Distinguished Member
Thats much better, the colour version...

If you want to PP this, then I would..

- The bottom section looks a little dark, so if you want to do some PP you could try lighening the bottom of the photo.

- Think this would look nicer a little warmer, to bring out the glow a little. You can do this by increasing the WB or applying a warming filter.

I say I would, because it's what I would do, and it's not neccessary right!

It's actually a very pleasing photo "as is" :)
 

IAN P

Novice Member
The colour shot is better,the b&w one is too gritty,the railings spoil the other shot.
 

Paranormalist

Well-known Member
I couldn't agree more with whats been said already. The photo looks like it could have been a nice shot until it was mangled in PP. Not sure what's going on with the grain either.
Stop tinkering, and lets see the original :)

The bars/gate in the colour shot don't do it for me. IMO it would have looked nicer shooting between the bars. Are the bars vertical? They look about +5 degrees.
I (think!) I can kind'a see what you you trying to do, showing the Grand House behind tall gates, but I don't think it works, sorry. Maybe just me, and and I'm no expert.
Thats much better, the colour version...

If you want to PP this, then I would..

- The bottom section looks a little dark, so if you want to do some PP you could try lighening the bottom of the photo.

- Think this would look nicer a little warmer, to bring out the glow a little. You can do this by increasing the WB or applying a warming filter.

I say I would, because it's what I would do, and it's not neccessary right!

It's actually a very pleasing photo "as is" :)
The colour shot is better,the b&w one is too gritty,the railings spoil the other shot.
The B&W play between the light and dark suits my style and the building is supposed to be haunted in certain rooms. The grain is again going with the haunted feel of things.

The railings shot was a spontaneous thing where I got the idea to throw the railings out of focus.

Cheers all.
 

hot-fuzz

Distinguished Member
Well i like the B+W. OK the grain could be dampened down a bit, but i cant stop staring at the window in the middle of the shot, the shadow from it is great.

nice one, sod the rest :D
 

weaviemx5

Distinguished Member
So much for contructive criticism :)

I was about to say that I've had a quick edit of your shot and if you wanted to see it I would upload it but I think I'll steer clear...

Steve
 

johntheexpat

Distinguished Member
One photo, two different pictures. I find the B&W to be more atmospheric.
As to which I would choose if I could hang only one on my wall, I don't know. It would depend what kind of mood I was in.
 

stevegreen

Well-known Member
mangled in pp? you really are an arsewhole

so ban me... :)
Calm down mate.

People will always have differing views on shots posted and some may not be to your liking, but, as I have always said, it's what pleases you that matters most so take the criticism on the chin, learn from it or ignore it, it really makes no difference.
 

cedmondson

Well-known Member
@Para - PP is 'marmite'. Not worth getting banned over :eek:?

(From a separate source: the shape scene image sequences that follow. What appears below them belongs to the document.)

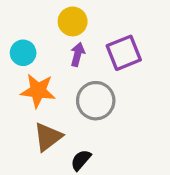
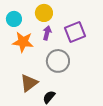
cyan circle: (23, 53) -> (14, 19), moved
orange star: (38, 91) -> (23, 42), moved

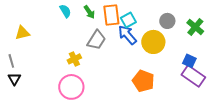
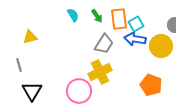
blue arrow: (127, 35) -> (135, 39), turned -40
yellow cross: (74, 59) -> (100, 72), moved, size x1.6
black triangle: (14, 79) -> (32, 91), moved, size x1.5

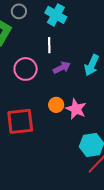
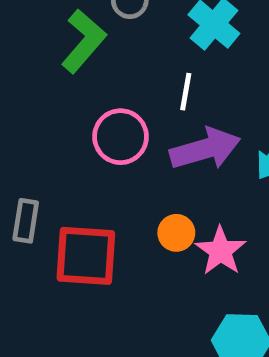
purple arrow: (62, 68) -> (205, 149), size x1.6

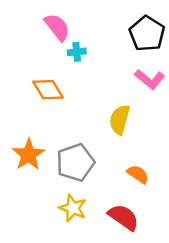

FWIW I too thought a 'golden' colour version would look better than B&W but having seen both I prefer your conversion. I wouldn't mind seeing how others have processed it though.
 

weaviemx5

Distinguished Member
No problem. However, it seems that by attaching the image, a lot of the contrast is stripped from the image so I've re-edited and added more contrast so it looks 'right' here!

Just an idea really to bring out the excellent light in the original shot.

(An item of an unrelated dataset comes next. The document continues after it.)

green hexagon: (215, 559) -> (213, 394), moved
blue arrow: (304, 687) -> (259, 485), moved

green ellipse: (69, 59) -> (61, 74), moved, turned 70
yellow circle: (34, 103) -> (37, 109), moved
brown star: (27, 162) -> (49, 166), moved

Para, if you'd rather I didn't post an edit of your shot let me know and I'll remove it.

Cheers
Steve
 

Attachments

Jeremy Knowles

Novice Member
No problem. However, it seems that by attaching the image, a lot of the contrast is stripped from the image so I've re-edited and added more contrast so it looks 'right' here!
Thanks, as someone learning it's great to see the before, afters and other's afters to see what is possible after the shot is taken.